Tailoring Reactant Adsorption Configuration with a Built-in Electric Field for Enhanced Electrochemical Synthesis

Electrochemical synthesis offers a promising pathway for upgrading biomass. Herein, we report a Cu(OH)2–CoOOH heterojunction electrocatalyst with an interfacial built-in electric field (BEF) that tailors the adsorption configuration of 5-hydroxymethylfurfural (HMF) electrooxidation (HMFOR). Systematic characterization reveals that the BEF induces Co 3d orbital splitting, stabilizing the parallel adsorption configuration of the reactants via enhanced π-conjugation.
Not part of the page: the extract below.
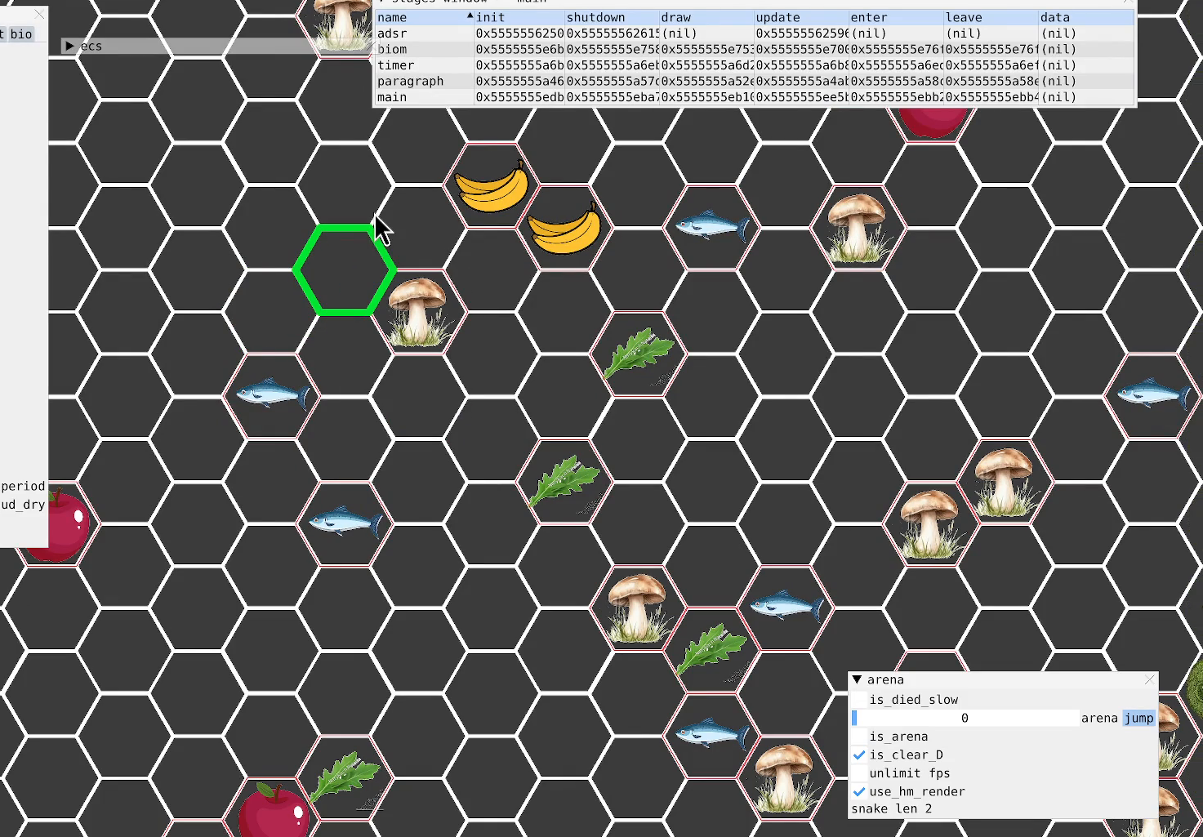
{"buttons": [], "left_stick": "center", "right_stick": "center", "events": [[100, "A", "down"], [233, "A", "up"]]}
This optimized adsorption configuration facilitates rapid HMF activation and efficient intermediate conversion. Consequently, the heterojunction electrocatalyst achieves a current density of 600 mA cm–2 at 1.45 V vs RHE, with over 99% HMF conversion, 2,5-furandicarboxylic acid (FDCA) yield, and Faradaic efficiency. The synergy between adsorption configuration control and interfacial charge transfer kinetics enables this superior performance. This work highlights the critical role of the BEF in modulating adsorption configurations, offering a promising strategy for designing efficient electrocatalysts for biomass upgrading.